The number of required electrons are \(3.0 \times {10^{14}}\;{\rm{electrons}}\).

See the step by step solution

Step by Step Solution

Step 1: Understanding the electric charge

Electric charge is a basic property of matter that causes small objects to attract or repel each other. The charge is quantised in nature and the electronic charge is the basic unit of charge.

The net quantity of charge is given as:

\(Q = ne\) … (i)

Here, n is the number of electrons and e is the electronic charge.

Step 2: Given Data

The net charge is, \(Q = - 48\;{\rm{\mu C}}\)

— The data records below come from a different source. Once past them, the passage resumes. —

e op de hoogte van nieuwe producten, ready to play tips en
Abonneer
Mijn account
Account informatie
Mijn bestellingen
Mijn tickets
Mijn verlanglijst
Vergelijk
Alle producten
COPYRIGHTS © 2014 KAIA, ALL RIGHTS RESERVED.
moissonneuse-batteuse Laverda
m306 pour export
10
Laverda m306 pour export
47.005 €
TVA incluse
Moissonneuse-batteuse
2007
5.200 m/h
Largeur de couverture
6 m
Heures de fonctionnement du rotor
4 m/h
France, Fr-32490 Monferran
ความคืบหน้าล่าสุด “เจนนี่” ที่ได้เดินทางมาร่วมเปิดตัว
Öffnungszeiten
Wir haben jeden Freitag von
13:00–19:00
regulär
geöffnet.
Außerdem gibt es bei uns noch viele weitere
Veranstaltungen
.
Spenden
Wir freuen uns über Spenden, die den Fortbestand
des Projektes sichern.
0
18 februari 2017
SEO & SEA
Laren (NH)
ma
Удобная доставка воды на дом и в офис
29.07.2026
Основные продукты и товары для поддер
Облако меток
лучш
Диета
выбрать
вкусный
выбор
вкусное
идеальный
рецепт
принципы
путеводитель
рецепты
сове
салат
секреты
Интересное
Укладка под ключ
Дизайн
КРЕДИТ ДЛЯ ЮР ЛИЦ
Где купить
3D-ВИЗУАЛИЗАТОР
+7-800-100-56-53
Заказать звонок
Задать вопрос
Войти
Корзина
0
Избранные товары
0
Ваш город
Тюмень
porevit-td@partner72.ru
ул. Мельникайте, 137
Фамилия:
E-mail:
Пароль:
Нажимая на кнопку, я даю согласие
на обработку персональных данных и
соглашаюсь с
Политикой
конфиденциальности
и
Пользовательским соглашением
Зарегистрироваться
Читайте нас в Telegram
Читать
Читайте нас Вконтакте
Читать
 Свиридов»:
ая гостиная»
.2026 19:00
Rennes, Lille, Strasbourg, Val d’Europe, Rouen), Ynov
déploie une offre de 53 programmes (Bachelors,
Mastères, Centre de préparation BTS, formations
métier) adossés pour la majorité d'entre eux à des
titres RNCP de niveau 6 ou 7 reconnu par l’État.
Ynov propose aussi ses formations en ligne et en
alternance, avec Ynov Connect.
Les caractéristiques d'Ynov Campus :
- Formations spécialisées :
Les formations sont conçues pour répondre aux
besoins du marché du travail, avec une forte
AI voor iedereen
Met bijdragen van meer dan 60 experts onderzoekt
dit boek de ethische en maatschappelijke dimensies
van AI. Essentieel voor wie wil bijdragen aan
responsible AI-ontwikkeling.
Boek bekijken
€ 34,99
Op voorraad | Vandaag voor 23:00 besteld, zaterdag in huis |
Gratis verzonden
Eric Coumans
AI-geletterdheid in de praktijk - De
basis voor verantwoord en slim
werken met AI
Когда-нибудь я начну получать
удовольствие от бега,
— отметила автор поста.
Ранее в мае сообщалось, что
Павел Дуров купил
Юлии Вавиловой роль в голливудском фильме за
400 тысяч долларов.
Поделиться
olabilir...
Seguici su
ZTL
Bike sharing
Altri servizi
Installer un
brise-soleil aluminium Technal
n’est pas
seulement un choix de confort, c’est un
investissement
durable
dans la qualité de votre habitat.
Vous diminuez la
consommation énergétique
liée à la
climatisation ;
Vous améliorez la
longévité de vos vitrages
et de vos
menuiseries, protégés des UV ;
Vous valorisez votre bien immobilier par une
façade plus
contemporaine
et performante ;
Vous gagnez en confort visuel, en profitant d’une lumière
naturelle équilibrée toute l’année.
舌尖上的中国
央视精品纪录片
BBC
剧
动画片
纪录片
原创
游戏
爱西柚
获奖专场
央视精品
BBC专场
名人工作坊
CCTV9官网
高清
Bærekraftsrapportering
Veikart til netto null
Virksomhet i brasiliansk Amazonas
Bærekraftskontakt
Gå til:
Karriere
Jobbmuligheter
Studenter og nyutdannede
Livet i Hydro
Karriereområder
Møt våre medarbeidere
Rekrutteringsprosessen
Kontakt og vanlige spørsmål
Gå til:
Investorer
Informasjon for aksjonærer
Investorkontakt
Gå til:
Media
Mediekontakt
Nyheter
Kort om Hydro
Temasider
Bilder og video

Step 3: Determination of the total number of electrons

From equation (i), the number of the electron is given as:

\(n = \frac{Q}{e}\)

Substitute the values in the above expression.

\(\begin{aligned}{c}n = \left( {\frac{{ - 48 \times {{10}^{ - 6}}\;{\rm{C}}}}{{ - 1.6 \times {{10}^{ - 19}}\;{\rm{C}}}}} \right)\\n = 3 \times {10^{14}}\;{\rm{electrons}}\end{aligned}\)

Thus, the number of required electrons are \(3.0 \times {10^{14}}\;{\rm{electrons}}\).